今年初めて沖縄の春季キャンプを見学した。沖縄は遠いし、猛虎キャンプレポートで中継は見られるし、何かと理由をつけて敬遠していたが今は行って良かったと思っている。選手の距離の近さもさることながら、普段の試合では見られない練習を見学することができた。

僕がキャンプを見に行った日は紅白戦が行われた。試合が終わって一段落した後、ホテルに戻ろうと道を歩いていると、サブグラウンドに向かって歩くファンの人がいることに気づいた。いったい何があるのだろう。気になってついて行ってみると、サブグラウンドに選手たちがいた。木浪聖也と中野拓夢。それと馬場敏史、藤本敦士の両守備コーチ。馬場コーチが2人に向けて少し緩めの打球をノックする。
中野と木浪はノックの打球をキャッチして、グラブをはめていて2塁ベース付近にいる球団スタッフにボールを投げる。ノックする、捕る、送球する。これの繰り返し。

じ、地味だ……。
この一連の練習を延々と繰り返している。

ゴロが来てトスをする練習、捕球してもう片方の相手にボールを送る練習。流れるような併殺プレーは一連の流れじゃなくて、1つずつ動作を区切ってそこに特化した練習をする。それを反復する。
同じような動きを淡々と、そして確実にこなせるようにするための練習なのだろうか。ちょっと送球が逸れたり動作が遅れたりしたときは、自分の体の動きを1つずつ確かめる。この作業も地味だ。プレー自体はさほど難しくないはずなのに、グラウンドにもギャラリーにもどこか緊張感が漂っている。気づけば2人の打球処理を食い入るように見てしまった。

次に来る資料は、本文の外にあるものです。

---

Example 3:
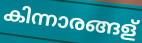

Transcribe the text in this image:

കിന്നാരങ്ങള്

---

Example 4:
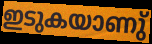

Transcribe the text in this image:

ഇടുകയാണു്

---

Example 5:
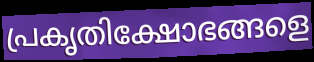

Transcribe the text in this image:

പ്രകൃതിക്ഷോഭങ്ങളെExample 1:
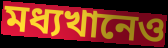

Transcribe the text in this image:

মধ্যখানেও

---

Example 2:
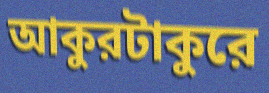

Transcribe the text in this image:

আকুরটাকুরে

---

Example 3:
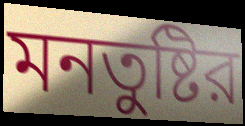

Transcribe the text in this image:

মনতুষ্টির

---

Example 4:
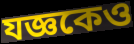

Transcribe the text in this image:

যজ্ঞকেও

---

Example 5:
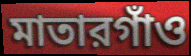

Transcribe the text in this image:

মাতারগাঁওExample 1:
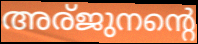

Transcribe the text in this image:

അര്ജുനന്റെ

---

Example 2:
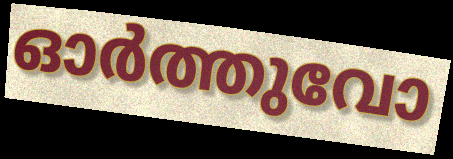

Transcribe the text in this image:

ഓർത്തുവോ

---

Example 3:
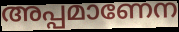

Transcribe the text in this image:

അപ്പമാണേന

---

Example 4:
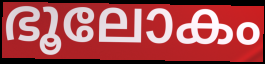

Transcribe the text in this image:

ഭൂലോകം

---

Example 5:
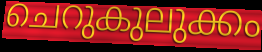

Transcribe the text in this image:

ചെറുകുലുക്കം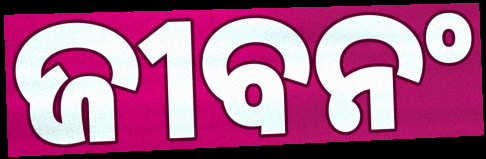
ଜୀବନଂ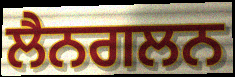
ਲੈਨਗਲਨ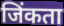
जिंकता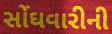
સોંઘવારીનીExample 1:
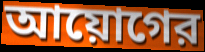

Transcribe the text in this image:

আয়োগের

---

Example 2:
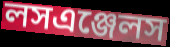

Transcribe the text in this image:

লসএঞ্জেলস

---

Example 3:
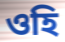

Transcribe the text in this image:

ওহি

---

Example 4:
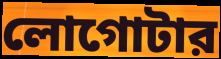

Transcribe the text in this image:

লোগোটার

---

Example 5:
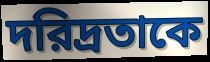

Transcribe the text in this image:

দরিদ্রতাকেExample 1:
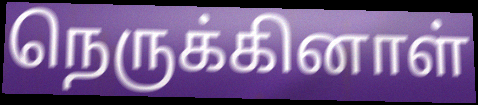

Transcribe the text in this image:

நெருக்கினாள்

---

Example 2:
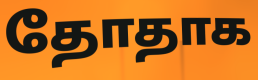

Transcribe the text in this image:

தோதாக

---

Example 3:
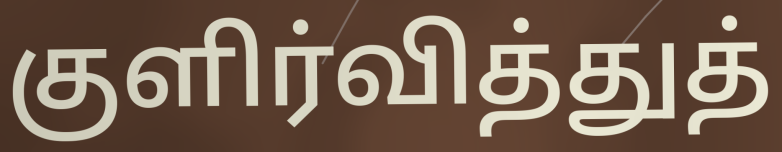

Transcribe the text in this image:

குளிர்வித்துத்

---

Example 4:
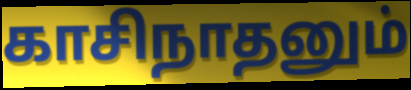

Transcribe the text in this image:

காசிநாதனும்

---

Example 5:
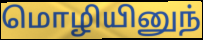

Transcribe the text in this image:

மொழியினுந்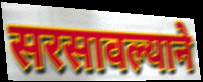
सरसावल्याने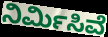
ನಿರ್ಮಿಸಿವೆ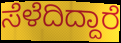
ಸೆಳೆದಿದ್ದಾರೆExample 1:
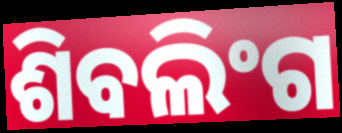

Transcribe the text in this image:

ଶିବଲିଂଗ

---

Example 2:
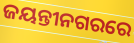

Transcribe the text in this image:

ଜୟନ୍ତୀନଗରରେ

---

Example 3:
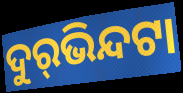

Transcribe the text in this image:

ଦୁର୍‌ଭିନ୍ଦଟା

今シーズンは二遊間の守備でピッチャーを助ける場面が印象的だ。この日も良いプレーが出た。8回表の守り。0アウト1塁で打球はセンター方向へ。やや二塁寄りに飛んだ打球をセカンド・中野がバックハンドでキャッチ。追いついただけでも大ファインプレーだ。捕った!と思ったその時にはセカンドベースに向かっていた木浪にボールをトスしていた。
タイミングを合わせてボールを受け取った木浪はベースを踏んで素早く1塁へ送る。伸び上がるような鋭い送球が大山悠輔が待ち構えるミットに届いた。
大歓声が響く中、1塁審判の右手が上がった。歓声には驚きと興奮が入り交じっていた。

https://twitter.com/DAZN_JPN/status/1680539380052643841?s=20


僕たちはグラウンドで行われる派手なプレーに心を動かされ、胸を熱くさせる。でもそのプレーは日々の地道な鍛錬の繰り返しで培われている。うまく説明できないけれど、このド派手な併殺プレーとキャンプで見た地道な練習のコントラストがなんだか美しく感じられた。

試合の勝敗とは関係なく、球場で見られたら純粋に「良かったなあ」って思えるプレーがある。ものすごい勢いで飛んでいく大山悠輔のホームラン。近本光司のスピード感溢れる走塁。こういったプレーに中野と木浪の守備が含まれる日が来ることを、僕は楽しみにしている。